◆ **EXERCISE**
Copy all the lines of the records, swapping "common name" for "vernacular name" wherever it occurs and keeping everything else unchanged.

** Begin TASK MATERIAL **

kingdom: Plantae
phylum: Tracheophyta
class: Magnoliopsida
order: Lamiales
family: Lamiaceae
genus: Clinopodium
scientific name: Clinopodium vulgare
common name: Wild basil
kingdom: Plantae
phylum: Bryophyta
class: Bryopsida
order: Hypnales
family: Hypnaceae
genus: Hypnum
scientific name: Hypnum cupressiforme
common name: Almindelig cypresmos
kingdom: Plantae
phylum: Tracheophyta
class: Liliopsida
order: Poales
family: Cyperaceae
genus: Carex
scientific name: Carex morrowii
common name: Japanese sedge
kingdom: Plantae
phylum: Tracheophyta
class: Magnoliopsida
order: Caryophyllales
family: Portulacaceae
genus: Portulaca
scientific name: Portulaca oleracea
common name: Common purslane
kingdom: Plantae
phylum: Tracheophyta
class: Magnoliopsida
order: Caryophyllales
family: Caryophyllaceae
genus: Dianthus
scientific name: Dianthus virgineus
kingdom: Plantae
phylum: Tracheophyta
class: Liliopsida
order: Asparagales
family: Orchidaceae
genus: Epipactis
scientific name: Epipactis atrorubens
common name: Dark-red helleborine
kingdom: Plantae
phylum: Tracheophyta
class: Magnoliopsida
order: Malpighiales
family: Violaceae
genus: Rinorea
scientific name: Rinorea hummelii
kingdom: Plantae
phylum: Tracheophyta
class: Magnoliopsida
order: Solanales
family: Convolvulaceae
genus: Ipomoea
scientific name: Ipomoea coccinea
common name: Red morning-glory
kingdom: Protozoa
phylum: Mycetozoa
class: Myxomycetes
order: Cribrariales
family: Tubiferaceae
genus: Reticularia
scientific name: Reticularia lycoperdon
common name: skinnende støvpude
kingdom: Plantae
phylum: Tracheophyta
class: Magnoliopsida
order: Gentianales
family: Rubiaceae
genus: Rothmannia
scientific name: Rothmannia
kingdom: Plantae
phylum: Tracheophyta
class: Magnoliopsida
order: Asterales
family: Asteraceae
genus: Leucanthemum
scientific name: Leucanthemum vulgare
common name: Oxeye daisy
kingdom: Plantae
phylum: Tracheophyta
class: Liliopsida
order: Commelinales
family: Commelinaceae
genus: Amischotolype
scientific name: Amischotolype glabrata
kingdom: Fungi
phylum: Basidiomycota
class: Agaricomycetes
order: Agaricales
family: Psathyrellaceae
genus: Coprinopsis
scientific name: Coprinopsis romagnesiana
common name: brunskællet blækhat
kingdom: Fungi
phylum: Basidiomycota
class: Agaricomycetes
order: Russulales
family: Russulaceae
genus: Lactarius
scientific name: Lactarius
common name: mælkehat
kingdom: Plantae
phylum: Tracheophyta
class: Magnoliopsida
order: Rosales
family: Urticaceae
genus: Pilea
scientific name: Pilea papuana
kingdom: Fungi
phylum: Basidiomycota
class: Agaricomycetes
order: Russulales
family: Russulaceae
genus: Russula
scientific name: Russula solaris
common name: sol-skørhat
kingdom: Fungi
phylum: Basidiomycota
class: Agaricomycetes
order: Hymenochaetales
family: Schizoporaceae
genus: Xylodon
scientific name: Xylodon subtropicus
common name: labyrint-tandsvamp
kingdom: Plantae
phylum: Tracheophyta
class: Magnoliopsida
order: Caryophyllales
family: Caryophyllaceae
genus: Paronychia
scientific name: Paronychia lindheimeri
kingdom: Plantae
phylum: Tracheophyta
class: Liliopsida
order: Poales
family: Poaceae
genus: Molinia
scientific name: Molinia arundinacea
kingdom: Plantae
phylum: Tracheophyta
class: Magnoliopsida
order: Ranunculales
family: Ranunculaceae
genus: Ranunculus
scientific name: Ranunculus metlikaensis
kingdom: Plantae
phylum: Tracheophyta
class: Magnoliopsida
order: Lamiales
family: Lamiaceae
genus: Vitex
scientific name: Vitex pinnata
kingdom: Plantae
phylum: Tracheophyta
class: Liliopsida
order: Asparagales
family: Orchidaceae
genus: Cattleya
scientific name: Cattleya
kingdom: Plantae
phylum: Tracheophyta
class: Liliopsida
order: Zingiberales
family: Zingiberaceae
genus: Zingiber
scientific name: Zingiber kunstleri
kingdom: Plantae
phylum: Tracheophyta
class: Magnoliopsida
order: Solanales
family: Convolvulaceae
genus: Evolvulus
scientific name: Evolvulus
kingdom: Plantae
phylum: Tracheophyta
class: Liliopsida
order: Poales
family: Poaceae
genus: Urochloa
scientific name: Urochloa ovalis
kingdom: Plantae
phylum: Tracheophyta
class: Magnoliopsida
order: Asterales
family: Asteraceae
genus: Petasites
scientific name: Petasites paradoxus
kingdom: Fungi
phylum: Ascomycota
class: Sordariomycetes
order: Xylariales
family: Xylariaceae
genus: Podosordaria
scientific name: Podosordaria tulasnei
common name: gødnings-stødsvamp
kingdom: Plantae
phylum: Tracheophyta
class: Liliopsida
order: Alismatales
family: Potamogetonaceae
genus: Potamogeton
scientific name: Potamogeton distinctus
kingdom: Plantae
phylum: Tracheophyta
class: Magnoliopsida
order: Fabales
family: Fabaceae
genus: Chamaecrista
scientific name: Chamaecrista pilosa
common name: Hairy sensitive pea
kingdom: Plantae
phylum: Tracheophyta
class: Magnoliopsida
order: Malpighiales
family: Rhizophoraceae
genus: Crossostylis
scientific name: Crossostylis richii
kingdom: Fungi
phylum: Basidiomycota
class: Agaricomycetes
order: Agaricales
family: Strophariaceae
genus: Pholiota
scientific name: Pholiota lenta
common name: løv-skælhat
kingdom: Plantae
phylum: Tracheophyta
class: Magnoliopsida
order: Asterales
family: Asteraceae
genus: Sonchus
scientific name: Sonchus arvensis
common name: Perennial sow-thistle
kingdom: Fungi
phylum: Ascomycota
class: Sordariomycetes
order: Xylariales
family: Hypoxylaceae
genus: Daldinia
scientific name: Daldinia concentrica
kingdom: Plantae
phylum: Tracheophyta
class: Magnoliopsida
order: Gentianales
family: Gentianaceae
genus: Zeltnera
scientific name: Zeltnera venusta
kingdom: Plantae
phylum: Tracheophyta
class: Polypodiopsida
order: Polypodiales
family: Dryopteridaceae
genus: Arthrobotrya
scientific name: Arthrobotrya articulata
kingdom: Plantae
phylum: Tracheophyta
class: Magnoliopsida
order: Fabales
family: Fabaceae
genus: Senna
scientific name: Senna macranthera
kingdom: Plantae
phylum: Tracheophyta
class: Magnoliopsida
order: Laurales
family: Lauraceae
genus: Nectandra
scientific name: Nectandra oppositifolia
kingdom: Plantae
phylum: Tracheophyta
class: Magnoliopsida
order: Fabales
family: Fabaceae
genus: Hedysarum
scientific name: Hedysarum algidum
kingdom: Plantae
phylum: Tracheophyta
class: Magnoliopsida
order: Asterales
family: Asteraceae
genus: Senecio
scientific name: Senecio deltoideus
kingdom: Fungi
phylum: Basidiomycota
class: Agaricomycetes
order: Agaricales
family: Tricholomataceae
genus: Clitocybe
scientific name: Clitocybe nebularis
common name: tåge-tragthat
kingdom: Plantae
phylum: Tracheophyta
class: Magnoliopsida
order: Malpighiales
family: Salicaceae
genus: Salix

** End TASK MATERIAL **

◆ **REPLY**
kingdom: Plantae
phylum: Tracheophyta
class: Magnoliopsida
order: Lamiales
family: Lamiaceae
genus: Clinopodium
scientific name: Clinopodium vulgare
vernacular name: Wild basil
kingdom: Plantae
phylum: Bryophyta
class: Bryopsida
order: Hypnales
family: Hypnaceae
genus: Hypnum
scientific name: Hypnum cupressiforme
vernacular name: Almindelig cypresmos
kingdom: Plantae
phylum: Tracheophyta
class: Liliopsida
order: Poales
family: Cyperaceae
genus: Carex
scientific name: Carex morrowii
vernacular name: Japanese sedge
kingdom: Plantae
phylum: Tracheophyta
class: Magnoliopsida
order: Caryophyllales
family: Portulacaceae
genus: Portulaca
scientific name: Portulaca oleracea
vernacular name: Common purslane
kingdom: Plantae
phylum: Tracheophyta
class: Magnoliopsida
order: Caryophyllales
family: Caryophyllaceae
genus: Dianthus
scientific name: Dianthus virgineus
kingdom: Plantae
phylum: Tracheophyta
class: Liliopsida
order: Asparagales
family: Orchidaceae
genus: Epipactis
scientific name: Epipactis atrorubens
vernacular name: Dark-red helleborine
kingdom: Plantae
phylum: Tracheophyta
class: Magnoliopsida
order: Malpighiales
family: Violaceae
genus: Rinorea
scientific name: Rinorea hummelii
kingdom: Plantae
phylum: Tracheophyta
class: Magnoliopsida
order: Solanales
family: Convolvulaceae
genus: Ipomoea
scientific name: Ipomoea coccinea
vernacular name: Red morning-glory
kingdom: Protozoa
phylum: Mycetozoa
class: Myxomycetes
order: Cribrariales
family: Tubiferaceae
genus: Reticularia
scientific name: Reticularia lycoperdon
vernacular name: skinnende støvpude
kingdom: Plantae
phylum: Tracheophyta
class: Magnoliopsida
order: Gentianales
family: Rubiaceae
genus: Rothmannia
scientific name: Rothmannia
kingdom: Plantae
phylum: Tracheophyta
class: Magnoliopsida
order: Asterales
family: Asteraceae
genus: Leucanthemum
scientific name: Leucanthemum vulgare
vernacular name: Oxeye daisy
kingdom: Plantae
phylum: Tracheophyta
class: Liliopsida
order: Commelinales
family: Commelinaceae
genus: Amischotolype
scientific name: Amischotolype glabrata
kingdom: Fungi
phylum: Basidiomycota
class: Agaricomycetes
order: Agaricales
family: Psathyrellaceae
genus: Coprinopsis
scientific name: Coprinopsis romagnesiana
vernacular name: brunskællet blækhat
kingdom: Fungi
phylum: Basidiomycota
class: Agaricomycetes
order: Russulales
family: Russulaceae
genus: Lactarius
scientific name: Lactarius
vernacular name: mælkehat
kingdom: Plantae
phylum: Tracheophyta
class: Magnoliopsida
order: Rosales
family: Urticaceae
genus: Pilea
scientific name: Pilea papuana
kingdom: Fungi
phylum: Basidiomycota
class: Agaricomycetes
order: Russulales
family: Russulaceae
genus: Russula
scientific name: Russula solaris
vernacular name: sol-skørhat
kingdom: Fungi
phylum: Basidiomycota
class: Agaricomycetes
order: Hymenochaetales
family: Schizoporaceae
genus: Xylodon
scientific name: Xylodon subtropicus
vernacular name: labyrint-tandsvamp
kingdom: Plantae
phylum: Tracheophyta
class: Magnoliopsida
order: Caryophyllales
family: Caryophyllaceae
genus: Paronychia
scientific name: Paronychia lindheimeri
kingdom: Plantae
phylum: Tracheophyta
class: Liliopsida
order: Poales
family: Poaceae
genus: Molinia
scientific name: Molinia arundinacea
kingdom: Plantae
phylum: Tracheophyta
class: Magnoliopsida
order: Ranunculales
family: Ranunculaceae
genus: Ranunculus
scientific name: Ranunculus metlikaensis
kingdom: Plantae
phylum: Tracheophyta
class: Magnoliopsida
order: Lamiales
family: Lamiaceae
genus: Vitex
scientific name: Vitex pinnata
kingdom: Plantae
phylum: Tracheophyta
class: Liliopsida
order: Asparagales
family: Orchidaceae
genus: Cattleya
scientific name: Cattleya
kingdom: Plantae
phylum: Tracheophyta
class: Liliopsida
order: Zingiberales
family: Zingiberaceae
genus: Zingiber
scientific name: Zingiber kunstleri
kingdom: Plantae
phylum: Tracheophyta
class: Magnoliopsida
order: Solanales
family: Convolvulaceae
genus: Evolvulus
scientific name: Evolvulus
kingdom: Plantae
phylum: Tracheophyta
class: Liliopsida
order: Poales
family: Poaceae
genus: Urochloa
scientific name: Urochloa ovalis
kingdom: Plantae
phylum: Tracheophyta
class: Magnoliopsida
order: Asterales
family: Asteraceae
genus: Petasites
scientific name: Petasites paradoxus
kingdom: Fungi
phylum: Ascomycota
class: Sordariomycetes
order: Xylariales
family: Xylariaceae
genus: Podosordaria
scientific name: Podosordaria tulasnei
vernacular name: gødnings-stødsvamp
kingdom: Plantae
phylum: Tracheophyta
class: Liliopsida
order: Alismatales
family: Potamogetonaceae
genus: Potamogeton
scientific name: Potamogeton distinctus
kingdom: Plantae
phylum: Tracheophyta
class: Magnoliopsida
order: Fabales
family: Fabaceae
genus: Chamaecrista
scientific name: Chamaecrista pilosa
vernacular name: Hairy sensitive pea
kingdom: Plantae
phylum: Tracheophyta
class: Magnoliopsida
order: Malpighiales
family: Rhizophoraceae
genus: Crossostylis
scientific name: Crossostylis richii
kingdom: Fungi
phylum: Basidiomycota
class: Agaricomycetes
order: Agaricales
family: Strophariaceae
genus: Pholiota
scientific name: Pholiota lenta
vernacular name: løv-skælhat
kingdom: Plantae
phylum: Tracheophyta
class: Magnoliopsida
order: Asterales
family: Asteraceae
genus: Sonchus
scientific name: Sonchus arvensis
vernacular name: Perennial sow-thistle
kingdom: Fungi
phylum: Ascomycota
class: Sordariomycetes
order: Xylariales
family: Hypoxylaceae
genus: Daldinia
scientific name: Daldinia concentrica
kingdom: Plantae
phylum: Tracheophyta
class: Magnoliopsida
order: Gentianales
family: Gentianaceae
genus: Zeltnera
scientific name: Zeltnera venusta
kingdom: Plantae
phylum: Tracheophyta
class: Polypodiopsida
order: Polypodiales
family: Dryopteridaceae
genus: Arthrobotrya
scientific name: Arthrobotrya articulata
kingdom: Plantae
phylum: Tracheophyta
class: Magnoliopsida
order: Fabales
family: Fabaceae
genus: Senna
scientific name: Senna macranthera
kingdom: Plantae
phylum: Tracheophyta
class: Magnoliopsida
order: Laurales
family: Lauraceae
genus: Nectandra
scientific name: Nectandra oppositifolia
kingdom: Plantae
phylum: Tracheophyta
class: Magnoliopsida
order: Fabales
family: Fabaceae
genus: Hedysarum
scientific name: Hedysarum algidum
kingdom: Plantae
phylum: Tracheophyta
class: Magnoliopsida
order: Asterales
family: Asteraceae
genus: Senecio
scientific name: Senecio deltoideus
kingdom: Fungi
phylum: Basidiomycota
class: Agaricomycetes
order: Agaricales
family: Tricholomataceae
genus: Clitocybe
scientific name: Clitocybe nebularis
vernacular name: tåge-tragthat
kingdom: Plantae
phylum: Tracheophyta
class: Magnoliopsida
order: Malpighiales
family: Salicaceae
genus: Salix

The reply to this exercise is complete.